With the landfill collapse, an inevitable blame game has started among the local government and the municipality officials whose jurisdiction the landfill falls under. A proposal has been made to shift the waste coming in at Ghazipur in East Delhi all the way to a fresh dump site at Rani Khera, in North West Delhi on the Delhi Haryana border.

All this begs the question – why are we not looking at long term solutions for waste management? Our governments have always been infamous for their knee jerk reactions in the face of crisis, and disaster management methods that instead of mitigation only create potentially bigger threats to the environment.

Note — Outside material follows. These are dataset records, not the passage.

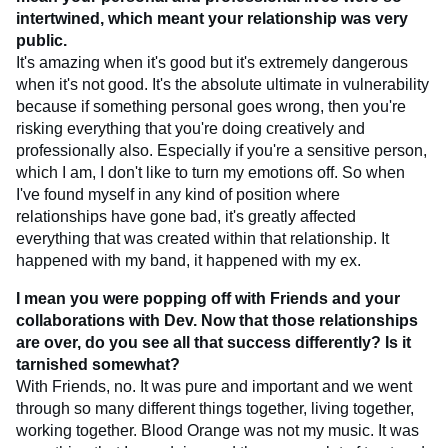
intertwined, which meant your relationship was very
public.
It's amazing when it's good but it's extremely dangerous
when it's not good. It's the absolute ultimate in vulnerability
because if something personal goes wrong, then you're
risking everything that you're doing creatively and
professionally also. Especially if you're a sensitive person,
which I am, I don't like to turn my emotions off. So when
I've found myself in any kind of position where
relationships have gone bad, it's greatly affected
everything that was created within that relationship. It
happened with my band, it happened with my ex.
I mean you were popping off with Friends and your
collaborations with Dev. Now that those relationships
are over, do you see all that success differently? Is it
tarnished somewhat?
With Friends, no. It was pure and important and we went
through so many different things together, living together,
working together. Blood Orange was not my music. It was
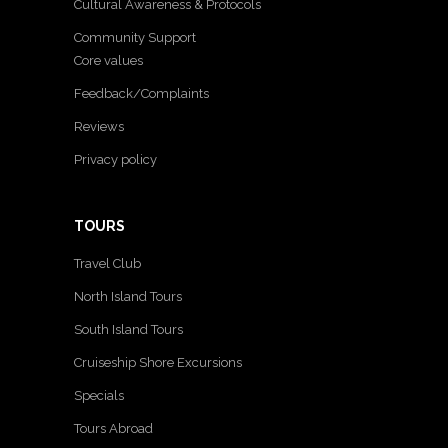
Cultural Awareness & Protocols
Community Support
Core values
Feedback/Complaints
Reviews
Privacy policy
TOURS
Travel Club
North Island Tours
South Island Tours
Cruiseship Shore Excursions
Specials
Tours Abroad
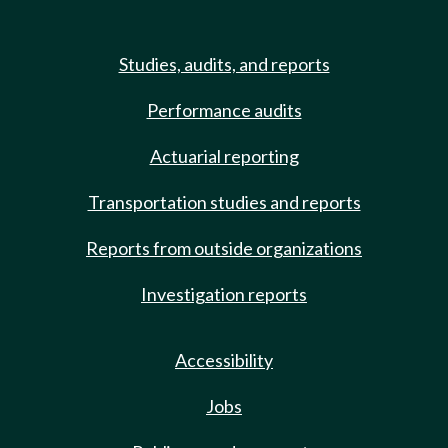
Studies, audits, and reports
Performance audits
Actuarial reporting
Transportation studies and reports
Reports from outside organizations
Investigation reports
Accessibility
Jobs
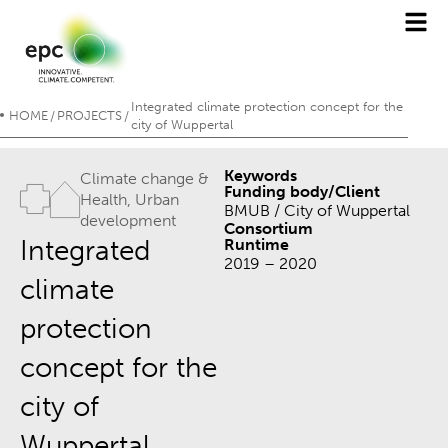
Integrated climate protection concept for the
HOME
PROJECTS
/
/
city of Wuppertal
Keywords
Climate change &
Funding body/Client
Health
,
Urban
BMUB / City of Wuppertal
development
Consortium
Integrated
Runtime
2019 – 2020
climate
protection
concept for the
city of
Wuppertal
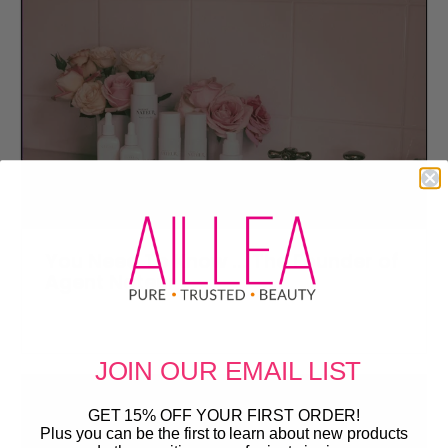
You Need To Know ... The Founder of
Agent Nateur
JOIN OUR
EMAIL LIST
GET 15% OFF YOUR FIRST ORDER!
Plus you can be the first to learn about new products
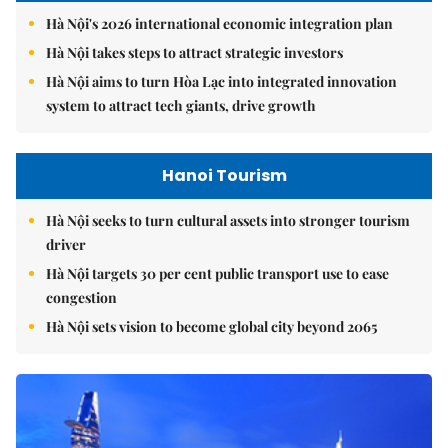
Hà Nội's 2026 international economic integration plan
Hà Nội takes steps to attract strategic investors
Hà Nội aims to turn Hòa Lạc into integrated innovation
system to attract tech giants, drive growth
Hanoi Tourism
Hà Nội seeks to turn cultural assets into stronger tourism
driver
Hà Nội targets 30 per cent public transport use to ease
congestion
Hà Nội sets vision to become global city beyond 2065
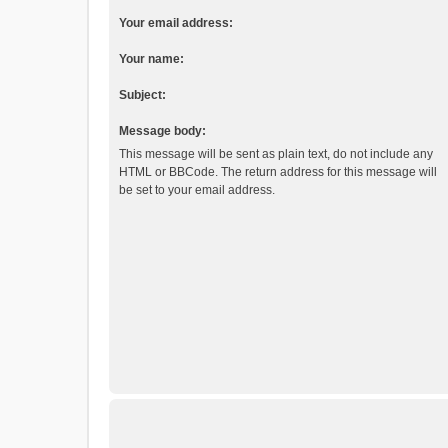
Your email address:
Your name:
Subject:
Message body:
This message will be sent as plain text, do not include any
HTML or BBCode. The return address for this message will
be set to your email address.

The solution to managing waste isn’t creating bigger and newer landfills. The solution isn’t dumping the waste from the cities to the hinterland and causing NIMBY (not in my backyard) agitations. And the solution is definitely not creating waste to energy incinerators for burning waste and generating carcinogenic dioxins and furans.

We need to read our very progressive Municipal Solid Waste Rules, 2016 which has mandated reducing and recycling waste. We need to consider decentralized models for processing waste instead of carting all the waste from the source of generation to a far away dump site incurring huge expenses in transportation and manpower. We need to look at including and integrating the informal waste recycling sector of waste-pickers, kabbadis, scrap dealers who work, collect, and process waste, making India one of the countries with the highest recycling rates in the world. This sector is responsible for recycling 20% of India’s waste and are the true environmentalists. It is high time they got their due and are not treated like the trash they pick up and recycle. We need them to keep our cities clean and green. So let us not rob them of their livelihoods, their children of their education and a basic right to a healthy, safe and secure life. They help prevent the creation of landfills. But for them, we would have more Ghazipurs, Bhalaswas and Okhlas that threaten to swallow up our cities with their waste.

Manuja, a waste-picker who stands to lose her livelihood as the waste from Ghazipur shifts to Rani Khera, says, “I start work at 4 am every morning and pick plastic bags, bottles and metal scraps from the landfill. I sort these out and sell them to a dealer who buys scrap from me. I earn ₹50 every day from this. I don’t know if I am keeping the city clean by recycling scrap that would have otherwise gone to the landfill, but I do know that I have no livelihood now. Is the government not responsible for poor people like us?